We must embrace the incredible value of immigration, legal or otherwise, which has played a huge role in revitalizing whole sectors of our economy and regions of our country. We must categorically reject the politics of xenophobia and articulate values of solidarity and directly address our own role in creating the conditions that have driven people from their homes in desperation. A program of true racial justice would go beyond kneeling with Kente cloth and appointing a few nonwhite people to highly visible positions. Such a program need not be constructed as a racial zero-sum game in which one group’s advancement comes at the expense of another. A broad anti-poverty program that lifts wages and essential services like education and health care would particularly benefit communities of color and would help break down racial barriers rather than reinforce them. At the center of such an effort would have to be an across the board reduction in our reliance on policing and prisons to address problems of poverty, social dislocation and differential access to essential services.

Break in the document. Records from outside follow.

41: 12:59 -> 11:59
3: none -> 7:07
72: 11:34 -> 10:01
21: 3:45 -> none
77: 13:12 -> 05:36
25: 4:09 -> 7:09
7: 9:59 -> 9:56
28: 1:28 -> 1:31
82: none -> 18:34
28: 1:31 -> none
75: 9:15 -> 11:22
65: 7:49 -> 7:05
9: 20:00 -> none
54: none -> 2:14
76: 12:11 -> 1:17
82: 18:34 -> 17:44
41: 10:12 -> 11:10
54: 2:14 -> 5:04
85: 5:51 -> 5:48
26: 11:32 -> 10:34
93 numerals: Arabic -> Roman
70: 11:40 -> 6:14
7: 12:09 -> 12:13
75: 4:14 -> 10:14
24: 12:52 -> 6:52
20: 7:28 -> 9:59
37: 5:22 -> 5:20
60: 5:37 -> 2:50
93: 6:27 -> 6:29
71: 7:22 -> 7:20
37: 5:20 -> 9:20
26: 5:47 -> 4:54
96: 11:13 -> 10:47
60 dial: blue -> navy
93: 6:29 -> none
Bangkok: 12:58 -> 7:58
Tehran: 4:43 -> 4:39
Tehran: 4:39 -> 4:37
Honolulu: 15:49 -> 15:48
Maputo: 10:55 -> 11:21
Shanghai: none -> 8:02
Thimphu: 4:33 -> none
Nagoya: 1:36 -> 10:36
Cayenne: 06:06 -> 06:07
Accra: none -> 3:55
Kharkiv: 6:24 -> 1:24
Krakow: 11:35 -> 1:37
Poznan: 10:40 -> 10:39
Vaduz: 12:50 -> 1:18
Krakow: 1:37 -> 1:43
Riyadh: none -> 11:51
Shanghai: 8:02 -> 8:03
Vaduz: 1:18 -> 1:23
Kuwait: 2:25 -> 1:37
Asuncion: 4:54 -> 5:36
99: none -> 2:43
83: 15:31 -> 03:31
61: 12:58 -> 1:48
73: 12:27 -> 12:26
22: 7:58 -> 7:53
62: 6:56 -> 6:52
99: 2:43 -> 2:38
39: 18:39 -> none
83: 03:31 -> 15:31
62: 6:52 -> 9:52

Trump’s debate responses reflected his allegiance with the most reactionary forces in our society — those that want to demonize migrants, unleash unregulated corporate power and “free the hands” of police to use whatever forms of violence and humiliation are deemed necessary to restore some fanciful notion of order at the expense of the most vulnerable among us. Biden’s weak policies and incoherent responses during the debate may give us another four years of Trump and his drive to turn the U.S. into a despotic kleptocracy.